--- Work order ---
What you return has to match the listing below line for line.

----

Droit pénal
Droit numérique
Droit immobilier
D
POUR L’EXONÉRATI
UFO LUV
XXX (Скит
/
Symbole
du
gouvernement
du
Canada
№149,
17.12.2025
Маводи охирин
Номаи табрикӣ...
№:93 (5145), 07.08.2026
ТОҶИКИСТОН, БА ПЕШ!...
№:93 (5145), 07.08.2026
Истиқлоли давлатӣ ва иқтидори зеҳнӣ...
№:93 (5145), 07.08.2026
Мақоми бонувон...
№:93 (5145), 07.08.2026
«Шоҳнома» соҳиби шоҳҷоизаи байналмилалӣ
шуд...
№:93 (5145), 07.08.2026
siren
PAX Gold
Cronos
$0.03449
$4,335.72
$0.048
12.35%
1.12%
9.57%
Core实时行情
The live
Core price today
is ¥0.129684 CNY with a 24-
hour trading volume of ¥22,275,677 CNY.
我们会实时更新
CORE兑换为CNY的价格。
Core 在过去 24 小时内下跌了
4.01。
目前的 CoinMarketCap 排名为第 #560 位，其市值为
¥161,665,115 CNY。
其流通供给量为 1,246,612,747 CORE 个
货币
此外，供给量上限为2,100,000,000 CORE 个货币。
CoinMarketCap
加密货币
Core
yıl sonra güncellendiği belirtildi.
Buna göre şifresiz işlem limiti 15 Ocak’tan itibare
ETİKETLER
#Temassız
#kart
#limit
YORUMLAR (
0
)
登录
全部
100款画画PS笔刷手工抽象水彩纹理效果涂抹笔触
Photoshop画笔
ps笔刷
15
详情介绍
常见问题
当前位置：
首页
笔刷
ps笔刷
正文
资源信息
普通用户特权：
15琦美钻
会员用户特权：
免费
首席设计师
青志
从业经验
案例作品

----

--- Solution ---
Droit pénal
Droit numérique
Droit immobilier
D
POUR L’EXONÉRATI
UFO LUV
XXX (Скит
/
Symbole
du
gouvernement
du
Canada
№149,
17.12.2025
Маводи охирин
Номаи табрикӣ...
№:93 (5145), 07.08.2026
ТОҶИКИСТОН, БА ПЕШ!...
№:93 (5145), 07.08.2026
Истиқлоли давлатӣ ва иқтидори зеҳнӣ...
№:93 (5145), 07.08.2026
Мақоми бонувон...
№:93 (5145), 07.08.2026
«Шоҳнома» соҳиби шоҳҷоизаи байналмилалӣ
шуд...
№:93 (5145), 07.08.2026
siren
PAX Gold
Cronos
$0.03449
$4,335.72
$0.048
12.35%
1.12%
9.57%
Core实时行情
The live
Core price today
is ¥0.129684 CNY with a 24-
hour trading volume of ¥22,275,677 CNY.
我们会实时更新
CORE兑换为CNY的价格。
Core 在过去 24 小时内下跌了
4.01。
目前的 CoinMarketCap 排名为第 #560 位，其市值为
¥161,665,115 CNY。
其流通供给量为 1,246,612,747 CORE 个
货币
此外，供给量上限为2,100,000,000 CORE 个货币。
CoinMarketCap
加密货币
Core
yıl sonra güncellendiği belirtildi.
Buna göre şifresiz işlem limiti 15 Ocak’tan itibare
ETİKETLER
#Temassız
#kart
#limit
YORUMLAR (
0
)
登录
全部
100款画画PS笔刷手工抽象水彩纹理效果涂抹笔触
Photoshop画笔
ps笔刷
15
详情介绍
常见问题
当前位置：
首页
笔刷
ps笔刷
正文
资源信息
普通用户特权：
15琦美钻
会员用户特权：
免费
首席设计师
青志
从业经验
案例作品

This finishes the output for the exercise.